§ Dataset records
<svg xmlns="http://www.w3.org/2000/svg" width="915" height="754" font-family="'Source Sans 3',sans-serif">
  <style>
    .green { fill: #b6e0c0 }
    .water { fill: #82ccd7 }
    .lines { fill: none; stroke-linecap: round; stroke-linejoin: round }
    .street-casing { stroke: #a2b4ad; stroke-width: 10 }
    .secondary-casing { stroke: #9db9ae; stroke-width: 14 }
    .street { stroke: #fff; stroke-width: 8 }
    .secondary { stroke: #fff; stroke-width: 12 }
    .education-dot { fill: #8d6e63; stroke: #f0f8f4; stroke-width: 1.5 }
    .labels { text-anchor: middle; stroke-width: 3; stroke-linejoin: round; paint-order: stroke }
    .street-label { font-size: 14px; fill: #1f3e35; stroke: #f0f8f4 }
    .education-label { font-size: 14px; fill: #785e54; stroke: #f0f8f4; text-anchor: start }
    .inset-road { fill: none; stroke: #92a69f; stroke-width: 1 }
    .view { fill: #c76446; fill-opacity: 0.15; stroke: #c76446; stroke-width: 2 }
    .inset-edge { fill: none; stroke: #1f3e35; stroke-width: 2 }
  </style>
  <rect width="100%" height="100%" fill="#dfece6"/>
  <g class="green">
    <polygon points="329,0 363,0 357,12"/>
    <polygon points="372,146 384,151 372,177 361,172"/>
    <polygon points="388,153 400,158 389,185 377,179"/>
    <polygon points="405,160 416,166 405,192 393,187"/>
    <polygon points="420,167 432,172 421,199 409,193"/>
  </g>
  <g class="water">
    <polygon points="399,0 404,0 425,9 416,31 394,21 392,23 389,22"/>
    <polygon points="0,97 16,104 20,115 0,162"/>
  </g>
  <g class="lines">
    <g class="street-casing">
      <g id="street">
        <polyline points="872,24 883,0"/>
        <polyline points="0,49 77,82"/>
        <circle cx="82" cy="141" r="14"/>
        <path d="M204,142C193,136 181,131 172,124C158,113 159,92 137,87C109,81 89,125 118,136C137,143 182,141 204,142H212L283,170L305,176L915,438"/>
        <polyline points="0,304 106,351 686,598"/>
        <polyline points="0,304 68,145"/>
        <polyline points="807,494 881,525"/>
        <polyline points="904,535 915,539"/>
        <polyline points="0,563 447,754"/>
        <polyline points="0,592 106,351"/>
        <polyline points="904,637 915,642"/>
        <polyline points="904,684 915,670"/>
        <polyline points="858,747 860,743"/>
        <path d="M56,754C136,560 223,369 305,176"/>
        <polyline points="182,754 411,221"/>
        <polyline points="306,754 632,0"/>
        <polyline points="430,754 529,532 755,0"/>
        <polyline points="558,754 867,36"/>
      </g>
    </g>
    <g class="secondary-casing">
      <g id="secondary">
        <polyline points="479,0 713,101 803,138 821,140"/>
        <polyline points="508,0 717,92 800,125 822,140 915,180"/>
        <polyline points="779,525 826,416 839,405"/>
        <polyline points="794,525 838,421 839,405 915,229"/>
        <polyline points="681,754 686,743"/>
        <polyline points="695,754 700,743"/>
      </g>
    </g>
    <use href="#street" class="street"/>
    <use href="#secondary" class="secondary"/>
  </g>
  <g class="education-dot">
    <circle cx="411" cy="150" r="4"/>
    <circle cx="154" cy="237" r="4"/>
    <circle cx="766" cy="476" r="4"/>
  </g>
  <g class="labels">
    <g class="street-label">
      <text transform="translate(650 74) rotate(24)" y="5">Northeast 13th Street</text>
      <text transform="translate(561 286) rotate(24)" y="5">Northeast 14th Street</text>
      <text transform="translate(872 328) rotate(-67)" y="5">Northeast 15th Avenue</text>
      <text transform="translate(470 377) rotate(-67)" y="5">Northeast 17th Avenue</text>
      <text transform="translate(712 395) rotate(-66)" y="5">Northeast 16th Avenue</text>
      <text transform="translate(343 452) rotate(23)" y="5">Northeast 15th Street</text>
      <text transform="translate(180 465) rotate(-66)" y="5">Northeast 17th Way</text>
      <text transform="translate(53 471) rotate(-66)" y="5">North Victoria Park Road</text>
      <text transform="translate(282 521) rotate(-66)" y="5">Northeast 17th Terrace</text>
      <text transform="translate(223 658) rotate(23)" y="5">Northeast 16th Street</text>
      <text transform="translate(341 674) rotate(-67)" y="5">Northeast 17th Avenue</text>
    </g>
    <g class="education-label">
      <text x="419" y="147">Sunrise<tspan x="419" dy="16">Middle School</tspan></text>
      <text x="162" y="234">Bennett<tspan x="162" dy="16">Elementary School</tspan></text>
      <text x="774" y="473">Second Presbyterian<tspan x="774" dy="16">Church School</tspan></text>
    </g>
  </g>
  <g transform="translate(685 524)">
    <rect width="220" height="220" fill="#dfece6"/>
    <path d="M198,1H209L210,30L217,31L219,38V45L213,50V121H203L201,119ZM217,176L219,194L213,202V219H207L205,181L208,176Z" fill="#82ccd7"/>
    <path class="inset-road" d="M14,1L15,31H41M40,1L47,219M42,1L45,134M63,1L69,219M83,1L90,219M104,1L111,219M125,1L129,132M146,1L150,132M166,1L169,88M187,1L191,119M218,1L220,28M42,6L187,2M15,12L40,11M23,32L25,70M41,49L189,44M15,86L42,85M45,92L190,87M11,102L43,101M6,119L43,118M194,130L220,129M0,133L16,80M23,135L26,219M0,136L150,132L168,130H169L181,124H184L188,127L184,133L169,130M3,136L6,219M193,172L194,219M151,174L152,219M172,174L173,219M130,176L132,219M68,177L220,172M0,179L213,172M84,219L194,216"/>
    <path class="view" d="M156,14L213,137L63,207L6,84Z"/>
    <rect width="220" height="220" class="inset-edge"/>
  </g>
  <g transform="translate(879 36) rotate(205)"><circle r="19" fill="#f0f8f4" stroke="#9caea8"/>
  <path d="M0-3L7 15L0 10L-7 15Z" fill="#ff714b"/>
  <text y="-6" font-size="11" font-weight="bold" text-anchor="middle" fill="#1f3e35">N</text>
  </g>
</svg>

--

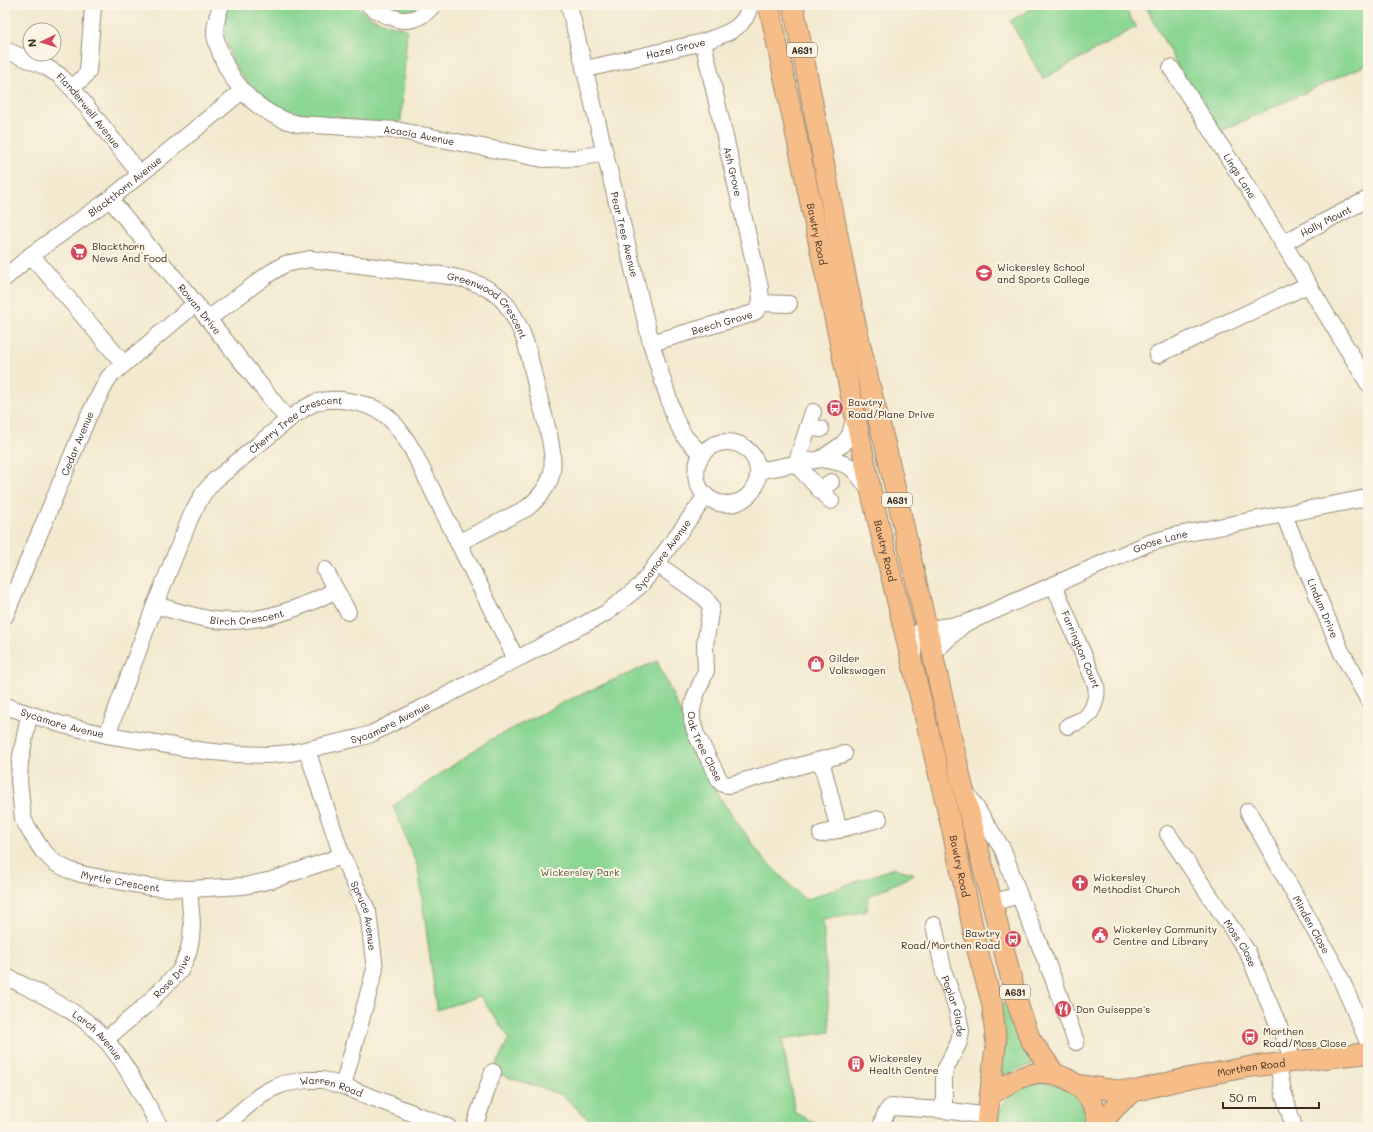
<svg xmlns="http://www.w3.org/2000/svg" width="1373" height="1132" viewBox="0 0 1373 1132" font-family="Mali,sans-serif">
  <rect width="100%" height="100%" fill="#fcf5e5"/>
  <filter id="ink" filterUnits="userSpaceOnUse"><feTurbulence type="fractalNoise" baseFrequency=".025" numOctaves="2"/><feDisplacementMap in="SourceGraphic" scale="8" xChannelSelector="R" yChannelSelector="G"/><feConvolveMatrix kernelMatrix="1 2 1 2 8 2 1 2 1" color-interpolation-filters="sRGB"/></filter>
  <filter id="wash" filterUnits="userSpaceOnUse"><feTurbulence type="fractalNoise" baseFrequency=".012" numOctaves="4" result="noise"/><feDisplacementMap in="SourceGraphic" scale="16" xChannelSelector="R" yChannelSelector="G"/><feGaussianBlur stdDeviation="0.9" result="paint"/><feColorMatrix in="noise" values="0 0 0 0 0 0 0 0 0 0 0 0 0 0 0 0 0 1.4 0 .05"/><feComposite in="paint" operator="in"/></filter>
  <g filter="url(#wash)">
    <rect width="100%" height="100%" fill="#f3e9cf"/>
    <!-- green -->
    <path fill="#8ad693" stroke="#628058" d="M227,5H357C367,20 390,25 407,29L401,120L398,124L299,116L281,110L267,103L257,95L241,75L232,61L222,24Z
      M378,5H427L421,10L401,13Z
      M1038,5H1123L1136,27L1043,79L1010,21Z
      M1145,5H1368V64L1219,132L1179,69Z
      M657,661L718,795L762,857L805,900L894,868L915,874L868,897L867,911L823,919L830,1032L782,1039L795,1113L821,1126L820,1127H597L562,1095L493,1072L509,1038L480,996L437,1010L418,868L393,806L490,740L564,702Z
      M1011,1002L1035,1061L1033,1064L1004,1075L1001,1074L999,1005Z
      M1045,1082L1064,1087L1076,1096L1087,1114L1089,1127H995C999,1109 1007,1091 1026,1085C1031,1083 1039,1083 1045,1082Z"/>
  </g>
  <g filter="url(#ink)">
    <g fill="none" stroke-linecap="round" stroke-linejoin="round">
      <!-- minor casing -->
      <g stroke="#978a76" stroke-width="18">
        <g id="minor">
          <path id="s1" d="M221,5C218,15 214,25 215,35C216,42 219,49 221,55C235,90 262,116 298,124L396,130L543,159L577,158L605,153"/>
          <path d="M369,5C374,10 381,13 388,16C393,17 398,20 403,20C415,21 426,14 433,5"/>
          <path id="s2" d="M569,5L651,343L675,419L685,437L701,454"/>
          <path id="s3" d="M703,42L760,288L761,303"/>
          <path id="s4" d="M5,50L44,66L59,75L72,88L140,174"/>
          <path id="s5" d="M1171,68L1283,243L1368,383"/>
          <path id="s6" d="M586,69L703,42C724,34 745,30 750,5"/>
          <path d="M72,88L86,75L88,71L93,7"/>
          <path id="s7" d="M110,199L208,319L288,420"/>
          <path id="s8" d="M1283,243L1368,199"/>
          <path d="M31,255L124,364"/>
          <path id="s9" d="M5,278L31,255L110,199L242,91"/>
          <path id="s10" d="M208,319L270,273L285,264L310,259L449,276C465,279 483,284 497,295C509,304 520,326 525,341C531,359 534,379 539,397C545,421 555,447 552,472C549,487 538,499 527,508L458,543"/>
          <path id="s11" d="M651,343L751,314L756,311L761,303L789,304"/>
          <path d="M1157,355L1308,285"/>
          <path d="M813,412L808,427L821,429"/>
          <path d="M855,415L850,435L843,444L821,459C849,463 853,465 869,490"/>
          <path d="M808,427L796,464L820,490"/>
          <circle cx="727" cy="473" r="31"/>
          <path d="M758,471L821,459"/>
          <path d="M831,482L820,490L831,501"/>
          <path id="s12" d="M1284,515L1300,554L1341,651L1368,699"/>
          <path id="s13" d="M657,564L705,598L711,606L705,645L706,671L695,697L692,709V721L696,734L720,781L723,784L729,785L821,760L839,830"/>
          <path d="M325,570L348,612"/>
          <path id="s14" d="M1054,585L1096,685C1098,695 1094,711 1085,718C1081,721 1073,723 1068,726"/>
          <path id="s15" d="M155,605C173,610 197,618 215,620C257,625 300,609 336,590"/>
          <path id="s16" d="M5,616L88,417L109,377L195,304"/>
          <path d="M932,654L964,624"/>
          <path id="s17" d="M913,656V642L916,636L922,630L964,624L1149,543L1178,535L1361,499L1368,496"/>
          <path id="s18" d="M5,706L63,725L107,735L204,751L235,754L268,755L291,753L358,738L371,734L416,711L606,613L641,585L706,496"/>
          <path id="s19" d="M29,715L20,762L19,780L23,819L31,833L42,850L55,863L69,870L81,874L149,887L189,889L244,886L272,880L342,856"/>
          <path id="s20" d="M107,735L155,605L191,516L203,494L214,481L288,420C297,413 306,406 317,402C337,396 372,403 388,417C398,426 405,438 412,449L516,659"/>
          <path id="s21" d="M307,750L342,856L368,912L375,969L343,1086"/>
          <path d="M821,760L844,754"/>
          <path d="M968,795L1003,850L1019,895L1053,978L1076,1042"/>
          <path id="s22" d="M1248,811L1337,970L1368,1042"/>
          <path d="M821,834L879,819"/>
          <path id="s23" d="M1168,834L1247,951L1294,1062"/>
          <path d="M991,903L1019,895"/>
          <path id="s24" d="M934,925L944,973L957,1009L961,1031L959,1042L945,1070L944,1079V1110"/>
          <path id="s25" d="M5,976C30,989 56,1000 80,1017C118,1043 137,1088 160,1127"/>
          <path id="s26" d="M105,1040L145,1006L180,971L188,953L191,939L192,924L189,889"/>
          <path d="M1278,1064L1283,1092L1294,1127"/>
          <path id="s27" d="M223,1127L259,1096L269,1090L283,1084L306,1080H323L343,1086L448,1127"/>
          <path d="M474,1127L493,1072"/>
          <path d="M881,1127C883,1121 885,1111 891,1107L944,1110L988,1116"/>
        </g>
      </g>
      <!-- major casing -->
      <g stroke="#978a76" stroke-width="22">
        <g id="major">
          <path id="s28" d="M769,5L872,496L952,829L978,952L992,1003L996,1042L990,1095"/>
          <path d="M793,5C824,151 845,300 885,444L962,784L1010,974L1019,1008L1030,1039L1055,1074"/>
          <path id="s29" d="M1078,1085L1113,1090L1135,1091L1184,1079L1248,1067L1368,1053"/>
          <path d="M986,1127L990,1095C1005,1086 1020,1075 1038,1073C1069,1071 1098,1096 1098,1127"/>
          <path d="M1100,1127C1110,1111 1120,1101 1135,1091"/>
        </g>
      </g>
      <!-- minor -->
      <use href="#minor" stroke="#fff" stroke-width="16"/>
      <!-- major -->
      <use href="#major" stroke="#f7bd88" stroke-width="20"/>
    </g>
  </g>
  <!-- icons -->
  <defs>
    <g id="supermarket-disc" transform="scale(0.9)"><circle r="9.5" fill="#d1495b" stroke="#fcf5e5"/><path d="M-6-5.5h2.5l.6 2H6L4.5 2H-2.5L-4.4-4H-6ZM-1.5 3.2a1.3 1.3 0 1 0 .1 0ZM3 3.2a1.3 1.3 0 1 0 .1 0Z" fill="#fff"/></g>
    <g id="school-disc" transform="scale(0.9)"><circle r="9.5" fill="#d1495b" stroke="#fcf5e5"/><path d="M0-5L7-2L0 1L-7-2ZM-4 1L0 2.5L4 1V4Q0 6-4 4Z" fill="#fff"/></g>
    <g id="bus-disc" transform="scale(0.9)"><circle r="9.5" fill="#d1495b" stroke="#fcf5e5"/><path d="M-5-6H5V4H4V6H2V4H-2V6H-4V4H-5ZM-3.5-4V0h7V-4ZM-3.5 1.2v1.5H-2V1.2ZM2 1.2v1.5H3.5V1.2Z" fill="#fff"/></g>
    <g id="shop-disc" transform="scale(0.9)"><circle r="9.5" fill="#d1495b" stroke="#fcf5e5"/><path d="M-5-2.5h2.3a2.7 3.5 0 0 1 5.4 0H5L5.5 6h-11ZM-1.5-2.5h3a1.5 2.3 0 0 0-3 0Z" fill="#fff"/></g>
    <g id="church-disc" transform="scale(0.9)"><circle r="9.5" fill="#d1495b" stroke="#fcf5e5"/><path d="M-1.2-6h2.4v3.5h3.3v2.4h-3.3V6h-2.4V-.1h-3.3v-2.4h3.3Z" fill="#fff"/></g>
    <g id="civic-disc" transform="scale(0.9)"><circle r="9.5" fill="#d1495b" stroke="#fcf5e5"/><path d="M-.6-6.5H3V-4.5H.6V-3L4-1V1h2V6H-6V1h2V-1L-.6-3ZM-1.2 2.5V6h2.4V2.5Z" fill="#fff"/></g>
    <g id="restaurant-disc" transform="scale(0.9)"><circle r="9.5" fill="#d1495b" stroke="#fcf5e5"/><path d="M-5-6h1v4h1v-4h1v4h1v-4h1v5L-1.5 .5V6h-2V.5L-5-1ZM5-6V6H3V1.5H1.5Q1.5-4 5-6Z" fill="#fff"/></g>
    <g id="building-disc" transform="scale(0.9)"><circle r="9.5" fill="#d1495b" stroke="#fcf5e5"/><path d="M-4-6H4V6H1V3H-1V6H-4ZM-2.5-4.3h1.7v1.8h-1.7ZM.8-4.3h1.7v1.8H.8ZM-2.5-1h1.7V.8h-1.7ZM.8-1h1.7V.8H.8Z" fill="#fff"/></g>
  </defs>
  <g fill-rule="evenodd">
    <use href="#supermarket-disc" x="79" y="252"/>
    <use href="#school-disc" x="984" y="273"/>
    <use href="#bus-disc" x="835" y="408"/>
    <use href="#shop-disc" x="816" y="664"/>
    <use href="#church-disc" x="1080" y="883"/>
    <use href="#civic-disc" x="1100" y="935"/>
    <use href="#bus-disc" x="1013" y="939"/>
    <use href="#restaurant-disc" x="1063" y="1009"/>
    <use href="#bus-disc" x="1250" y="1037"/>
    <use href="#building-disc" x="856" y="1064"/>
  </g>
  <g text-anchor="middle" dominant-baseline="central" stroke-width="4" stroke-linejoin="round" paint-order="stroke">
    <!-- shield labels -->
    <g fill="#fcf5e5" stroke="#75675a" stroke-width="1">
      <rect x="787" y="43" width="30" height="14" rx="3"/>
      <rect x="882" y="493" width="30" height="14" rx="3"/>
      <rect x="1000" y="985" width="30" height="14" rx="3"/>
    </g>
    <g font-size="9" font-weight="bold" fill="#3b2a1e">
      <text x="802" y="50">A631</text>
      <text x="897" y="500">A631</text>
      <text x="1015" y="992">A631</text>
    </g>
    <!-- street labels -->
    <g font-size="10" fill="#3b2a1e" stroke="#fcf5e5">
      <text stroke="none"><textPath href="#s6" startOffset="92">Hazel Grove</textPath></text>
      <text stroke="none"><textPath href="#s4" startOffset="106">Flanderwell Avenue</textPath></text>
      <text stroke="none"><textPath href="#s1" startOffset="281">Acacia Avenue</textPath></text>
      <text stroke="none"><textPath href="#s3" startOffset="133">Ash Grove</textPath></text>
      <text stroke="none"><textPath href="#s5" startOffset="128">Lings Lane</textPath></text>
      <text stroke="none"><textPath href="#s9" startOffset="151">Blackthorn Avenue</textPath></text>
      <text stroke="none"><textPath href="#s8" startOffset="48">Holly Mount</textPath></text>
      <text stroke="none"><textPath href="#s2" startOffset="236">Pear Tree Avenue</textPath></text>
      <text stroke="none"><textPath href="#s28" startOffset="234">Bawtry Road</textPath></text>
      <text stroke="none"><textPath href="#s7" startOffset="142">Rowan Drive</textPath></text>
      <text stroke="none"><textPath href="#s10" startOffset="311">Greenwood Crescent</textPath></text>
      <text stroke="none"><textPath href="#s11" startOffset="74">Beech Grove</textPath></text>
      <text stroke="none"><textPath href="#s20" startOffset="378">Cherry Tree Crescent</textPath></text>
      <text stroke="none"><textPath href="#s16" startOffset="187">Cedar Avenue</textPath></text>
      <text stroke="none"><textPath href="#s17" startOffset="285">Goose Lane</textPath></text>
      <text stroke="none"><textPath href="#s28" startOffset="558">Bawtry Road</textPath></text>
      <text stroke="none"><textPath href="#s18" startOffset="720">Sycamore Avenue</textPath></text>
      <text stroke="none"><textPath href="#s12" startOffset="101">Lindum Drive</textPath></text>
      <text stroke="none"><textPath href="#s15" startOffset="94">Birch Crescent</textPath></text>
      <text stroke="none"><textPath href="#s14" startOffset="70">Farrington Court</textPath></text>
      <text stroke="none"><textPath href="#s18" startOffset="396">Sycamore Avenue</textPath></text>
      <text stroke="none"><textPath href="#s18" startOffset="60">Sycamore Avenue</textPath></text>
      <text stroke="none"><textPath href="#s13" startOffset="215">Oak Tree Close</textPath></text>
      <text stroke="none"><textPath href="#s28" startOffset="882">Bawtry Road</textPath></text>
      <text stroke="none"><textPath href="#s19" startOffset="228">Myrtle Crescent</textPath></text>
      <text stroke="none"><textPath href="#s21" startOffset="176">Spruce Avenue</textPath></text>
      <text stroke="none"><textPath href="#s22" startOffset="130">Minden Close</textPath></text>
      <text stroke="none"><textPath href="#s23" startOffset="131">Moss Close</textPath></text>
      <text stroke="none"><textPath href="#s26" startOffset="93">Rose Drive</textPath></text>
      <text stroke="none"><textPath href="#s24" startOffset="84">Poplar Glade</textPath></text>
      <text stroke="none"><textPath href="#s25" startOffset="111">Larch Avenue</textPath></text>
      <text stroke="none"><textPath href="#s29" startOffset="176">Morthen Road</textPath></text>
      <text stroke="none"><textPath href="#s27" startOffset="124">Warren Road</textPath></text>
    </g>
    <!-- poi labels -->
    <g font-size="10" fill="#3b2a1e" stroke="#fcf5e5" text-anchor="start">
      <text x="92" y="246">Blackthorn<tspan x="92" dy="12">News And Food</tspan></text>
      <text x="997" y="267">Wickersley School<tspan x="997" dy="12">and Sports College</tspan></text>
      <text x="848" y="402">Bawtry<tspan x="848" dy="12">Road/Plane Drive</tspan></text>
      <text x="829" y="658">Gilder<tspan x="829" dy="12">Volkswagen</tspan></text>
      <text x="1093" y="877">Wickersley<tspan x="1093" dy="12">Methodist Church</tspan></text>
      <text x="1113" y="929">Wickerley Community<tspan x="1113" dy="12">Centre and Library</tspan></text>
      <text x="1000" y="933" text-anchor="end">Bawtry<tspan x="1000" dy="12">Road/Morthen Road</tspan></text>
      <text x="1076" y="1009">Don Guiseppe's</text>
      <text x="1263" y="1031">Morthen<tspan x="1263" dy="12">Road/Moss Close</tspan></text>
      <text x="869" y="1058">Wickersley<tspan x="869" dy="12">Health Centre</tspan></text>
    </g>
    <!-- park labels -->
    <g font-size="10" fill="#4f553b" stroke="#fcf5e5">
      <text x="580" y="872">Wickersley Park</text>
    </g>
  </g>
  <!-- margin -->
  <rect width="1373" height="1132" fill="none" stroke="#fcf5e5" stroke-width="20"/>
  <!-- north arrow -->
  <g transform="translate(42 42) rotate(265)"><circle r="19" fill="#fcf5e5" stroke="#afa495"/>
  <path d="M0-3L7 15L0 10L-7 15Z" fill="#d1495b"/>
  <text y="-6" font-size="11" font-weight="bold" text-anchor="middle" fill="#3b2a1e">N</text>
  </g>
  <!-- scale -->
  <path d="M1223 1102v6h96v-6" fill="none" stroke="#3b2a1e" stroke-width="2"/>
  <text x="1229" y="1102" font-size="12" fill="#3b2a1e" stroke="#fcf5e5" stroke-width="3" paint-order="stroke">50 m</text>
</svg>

§ Your task
Please tally the lines in the data above containing the string "wash", and give the number alone.

§ Solution to this exercise
2